[Try it] When a line in the material contains the word "Table", copy it.

[Materials provided]
====================

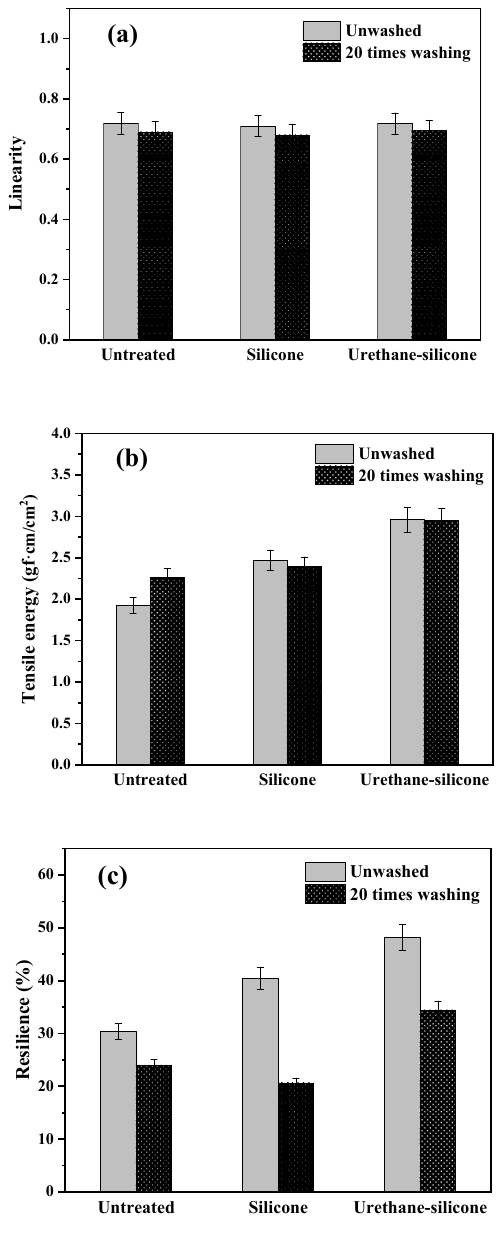
Figure 8. Tensile properties of the cotton knit fabric untreated and treated with softeners. ( a ) Linearity; ( b ) tensile energy; ( c )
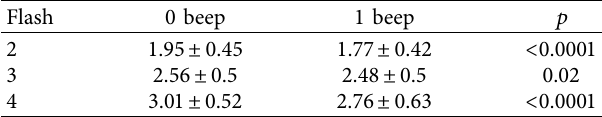
Table 4: Comparison between 0B and 1B trials showing fusion illusory effect in all participants. Data are plotted in the Figure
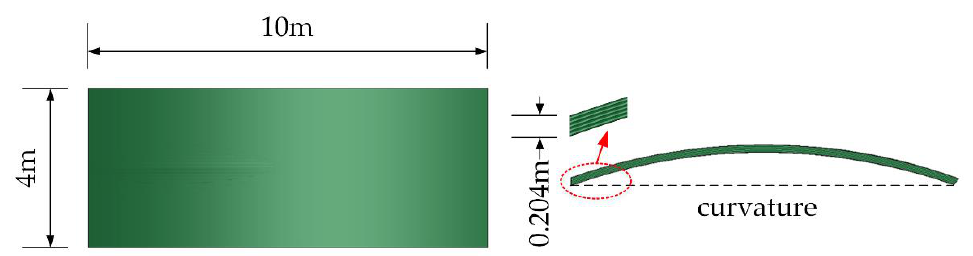
Figure 25. Dimensions of the blast wall.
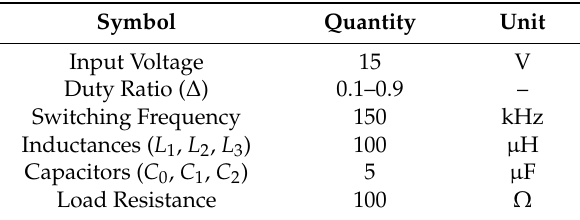
Table 1. Design parameters of Modified ´Cuk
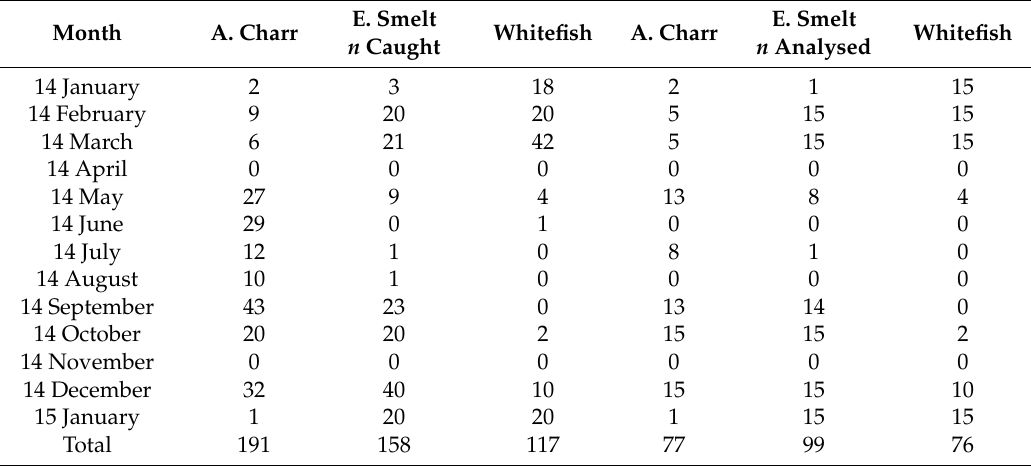
Table 1. Catch of each species each month, and analysed fish per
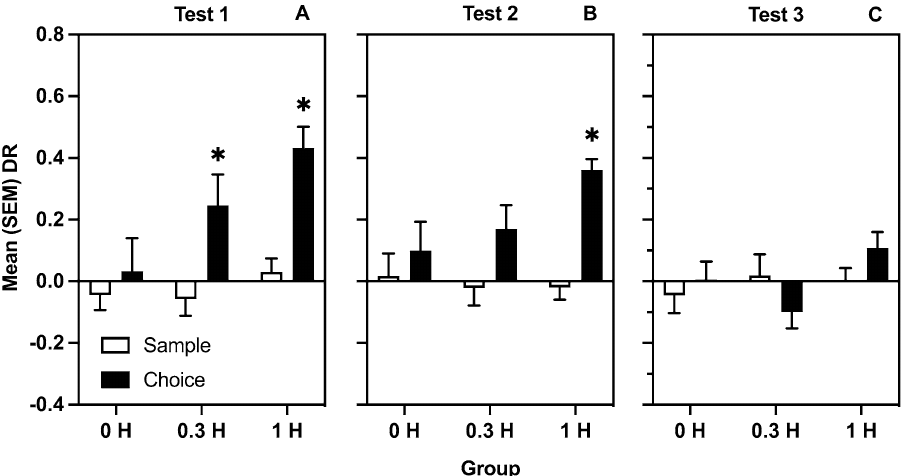
Figure 2. Effects of injected heroin and exposure to context CS on object location memory. ( A ) mean (SEM) DRs from sample and choice phases of 0, 0.3, and 1 mg/kg groups on the test of memory modulation by the last conditioning session. ( B ) mean (SEM) DRs from sample and choice phases on the test of memory modulation by the first extinction session. ( C ) mean (SEM) DRs from sample and choice phases on the test of memory modulation by the last extinction session. The * indicates a significant difference between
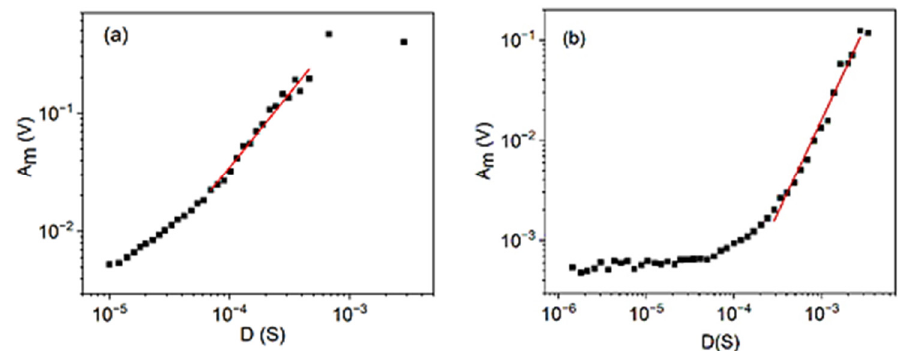
Figure 3. logA m versus logD plots for cooling in alloy A ( a ) at small, constant, external magnetic field (B = 250 mT) and for heating in alloy B ( b ) (at B = 0). The slopes (1.3 ± 0.1 and 1.9 ± 0.1, respectively), using again the same fitting windows with the same mid values of A m as in Figure 2, provide = 0.77 ∓ 0.08 and θ = 0.6 ± 0.1 for alloys A and B, respectively.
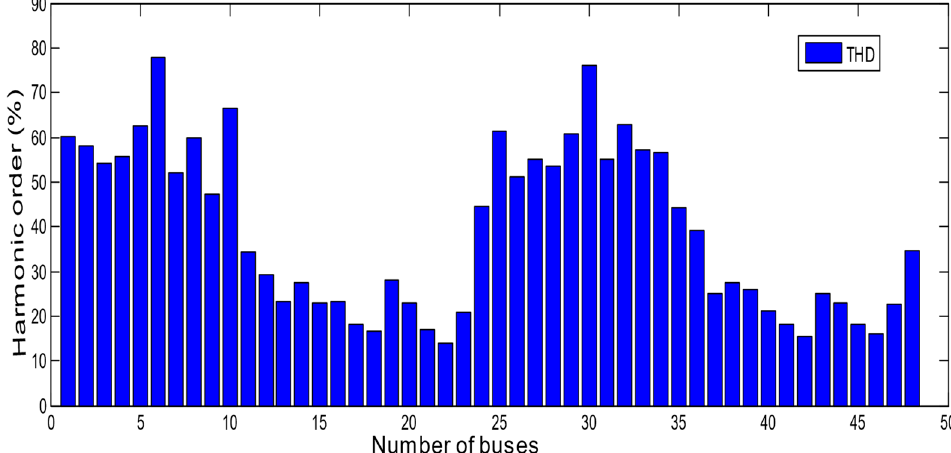
Figure 3. Total harmonic distortion at various buses on a 48 bus Nigeria power system.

====================

[Response to the exercise]
Table 4: Comparison between 0B and 1B trials showing fusion illusory effect in all participants. Data are plotted in the Figure
Table 1. Design parameters of Modified ´Cuk
Table 1. Catch of each species each month, and analysed fish per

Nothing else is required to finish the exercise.